**Directions:** Write out only the lines from the line containing "Settled Securities Litigations" to the end of the listing below, both included, exactly as they stand. Drop the pictures.

+===+

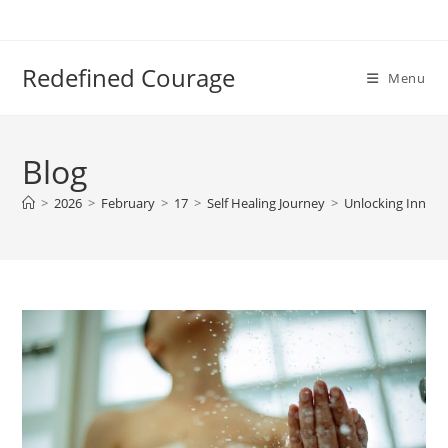
Skip
to
content
Redefined Courage
Menu
Blog
>
2026
>
February
>
17
>
Self Healing Journey
>
Unlocking Inner P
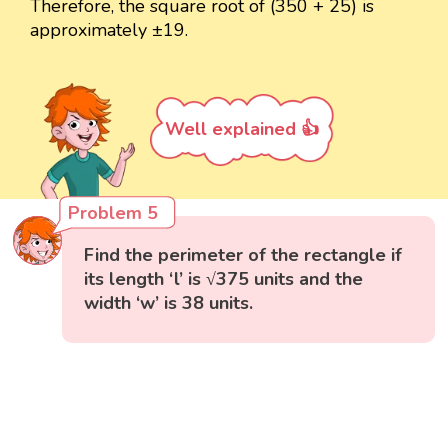
Therefore, the square root of (350 + 25) is
approximately ±19.
Well explained 👍
Problem 5
Find the perimeter of the rectangle if
its length ‘l’ is √375 units and the
width ‘w’ is 38 units.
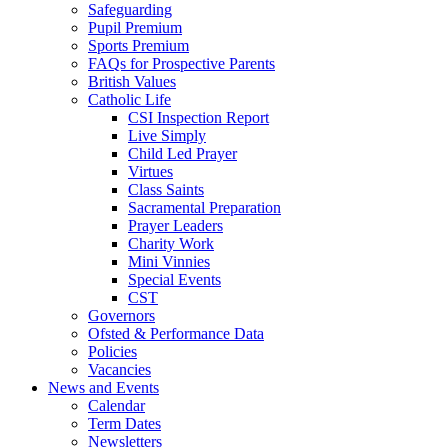
Safeguarding
Pupil Premium
Sports Premium
FAQs for Prospective Parents
British Values
Catholic Life
CSI Inspection Report
Live Simply
Child Led Prayer
Virtues
Class Saints
Sacramental Preparation
Prayer Leaders
Charity Work
Mini Vinnies
Special Events
CST
Governors
Ofsted & Performance Data
Policies
Vacancies
News and Events
Calendar
Term Dates
Newsletters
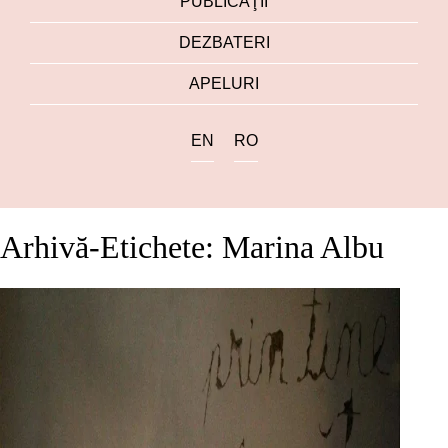
PUBLICAŢII
DEZBATERI
APELURI
EN
RO
Arhivă-Etichete: Marina Albu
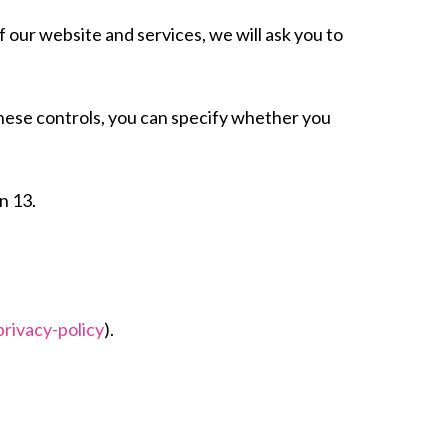
f our website and services, we will ask you to
these controls, you can specify whether you
n 13.
rivacy-policy
).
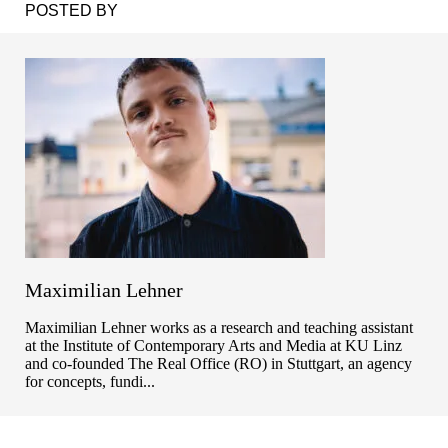
POSTED BY
Maximilian Lehner
Maximilian Lehner works as a research and teaching assistant
at the Institute of Contemporary Arts and Media at KU Linz
and co-founded The Real Office (RO) in Stuttgart, an agency
for concepts, fundi...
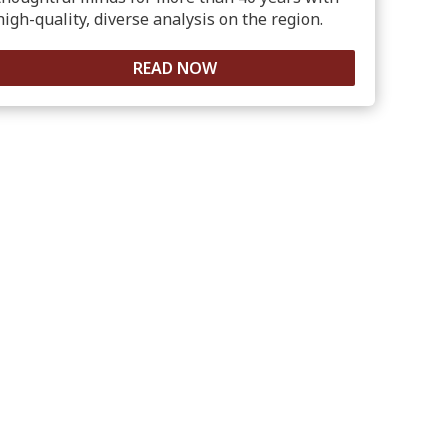
high-quality, diverse analysis on the region.
READ NOW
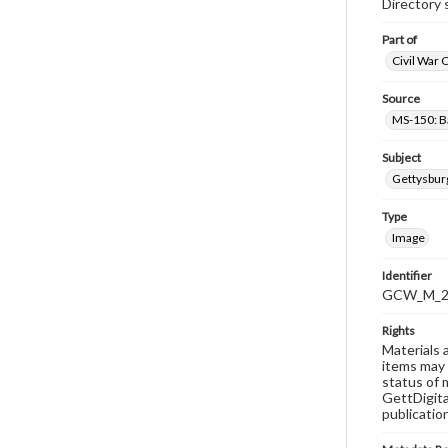
Directory 
Part of
Civil War 
Source
MS-150: B
Subject
Gettysbur
Type
Image
Identifier
GCW_M_20
Rights
Materials 
items may 
status of 
GettDigita
publicatio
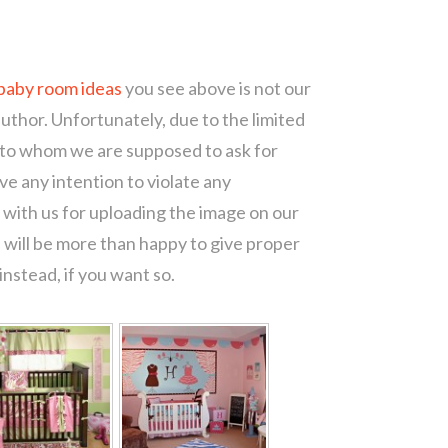
 baby room ideas
you see above is not our
author. Unfortunately, due to the limited
 to whom we are supposed to ask for
e any intention to violate any
with us for uploading the image on our
 will be more than happy to give proper
nstead, if you want so.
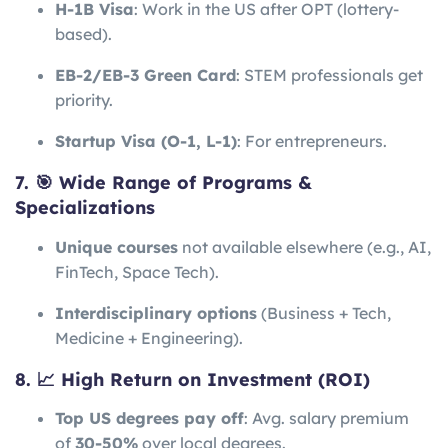
H-1B Visa
: Work in the US after OPT (lottery-
based).
EB-2/EB-3 Green Card
: STEM professionals get
priority.
Startup Visa (O-1, L-1)
: For entrepreneurs.
7. 🎯 Wide Range of Programs &
Specializations
Unique courses
not available elsewhere (e.g., AI,
FinTech, Space Tech).
Interdisciplinary options
(Business + Tech,
Medicine + Engineering).
8. 📈 High Return on Investment (ROI)
Top US degrees pay off
: Avg. salary premium
of
30-50%
over local degrees.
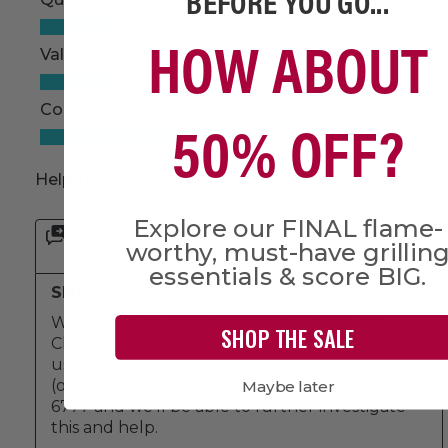
BEFORE YOU GO...
HOW ABOUT
50% OFF?
Explore our FINAL flame-
worthy, must-have grillin
essentials & score BIG.
SHOP THE SALE
Maybe later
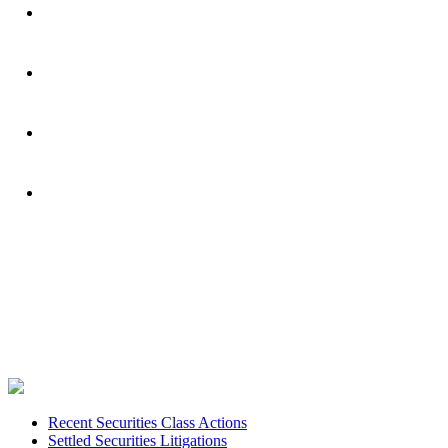
Footer
Recent Securities Class Actions
Settled Securities Litigations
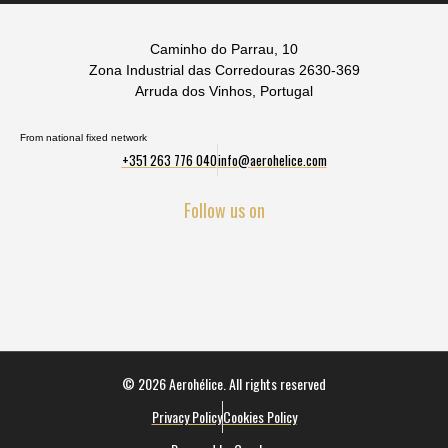
Caminho do Parrau, 10
Zona Industrial das Corredouras 2630-369
Arruda dos Vinhos, Portugal
From national fixed network
+351 263 776 040
info@aerohelice.com
Follow us on
© 2026 Aerohélice. All rights reserved
Privacy Policy
Cookies Policy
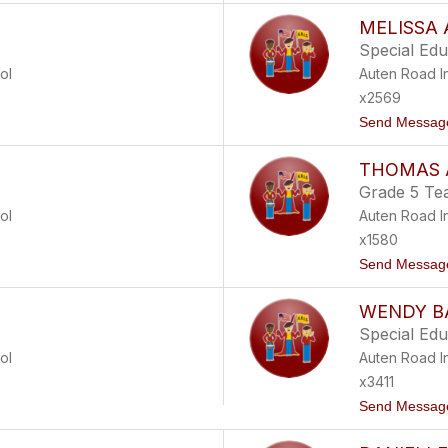
MELISSA 
Special Ed
ol
Auten Road I
x2569
Send Messag
THOMAS 
Grade 5 Te
ol
Auten Road I
x1580
Send Messag
WENDY B
Special Ed
ol
Auten Road I
x3411
Send Messag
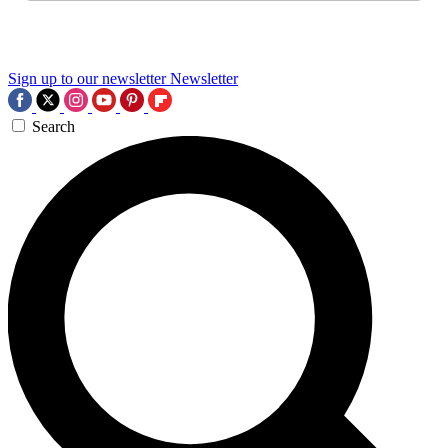
Sign up to our newsletter
Newsletter
Search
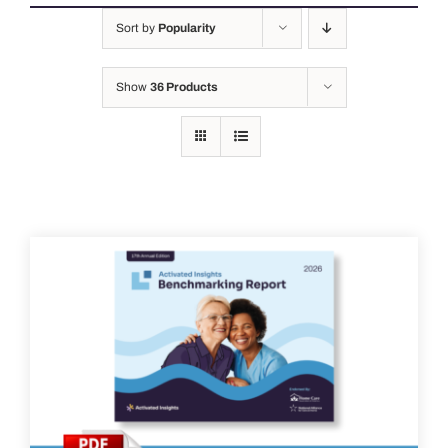
Sort by
Popularity
Show
36 Products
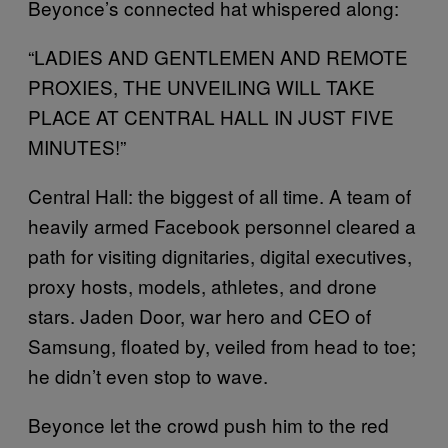
Beyonce’s connected hat whispered along:
“LADIES AND GENTLEMEN AND REMOTE
PROXIES, THE UNVEILING WILL TAKE
PLACE AT CENTRAL HALL IN JUST FIVE
MINUTES!”
Central Hall: the biggest of all time. A team of
heavily armed Facebook personnel cleared a
path for visiting dignitaries, digital executives,
proxy hosts, models, athletes, and drone
stars. Jaden Door, war hero and CEO of
Samsung, floated by, veiled from head to toe;
he didn’t even stop to wave.
Beyonce let the crowd push him to the red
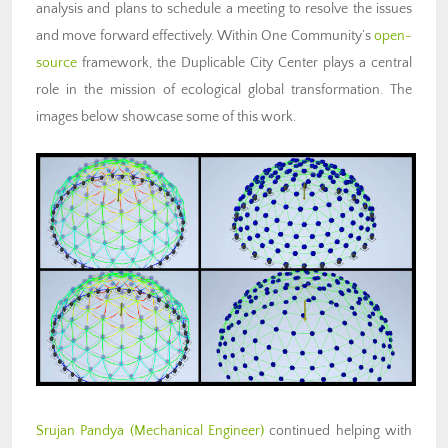
analysis and plans to schedule a meeting to resolve the issues
and move forward effectively. Within One Community’s
open-
source
framework, the Duplicable City Center plays a central
role in the mission of ecological global transformation. The
images below showcase some of this work.
Srujan Pandya (Mechanical Engineer)
continued helping with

+===+

**Response below:**
Settled Securities Litigations
Caminho do Parrau, 10
Zona Industrial das Corredouras 2630-369
Arruda dos Vinhos, Portugal
From national fixed network
+351 263 776 040
info@aerohelice.com
Follow us on
© 2026 Aerohélice. All rights reserved
Privacy Policy
Cookies Policy
MELISSA 
Special Ed
ol
Auten Road I
x2569
Send Messag
THOMAS 
Grade 5 Te
ol
Auten Road I
x1580
Send Messag
WENDY B
Special Ed
ol
Auten Road I
x3411
Send Messag
Sign up to our newsletter
Newsletter
Search
Sort by
Popularity
Show
36 Products
Beyonce’s connected hat whispered along:
“LADIES AND GENTLEMEN AND REMOTE
PROXIES, THE UNVEILING WILL TAKE
PLACE AT CENTRAL HALL IN JUST FIVE
MINUTES!”
Central Hall: the biggest of all time. A team of
heavily armed Facebook personnel cleared a
path for visiting dignitaries, digital executives,
proxy hosts, models, athletes, and drone
stars. Jaden Door, war hero and CEO of
Samsung, floated by, veiled from head to toe;
he didn’t even stop to wave.
Beyonce let the crowd push him to the red
analysis and plans to schedule a meeting to resolve the issues
and move forward effectively. Within One Community’s
open-
source
framework, the Duplicable City Center plays a central
role in the mission of ecological global transformation. The
images below showcase some of this work.
Srujan Pandya (Mechanical Engineer)
continued helping with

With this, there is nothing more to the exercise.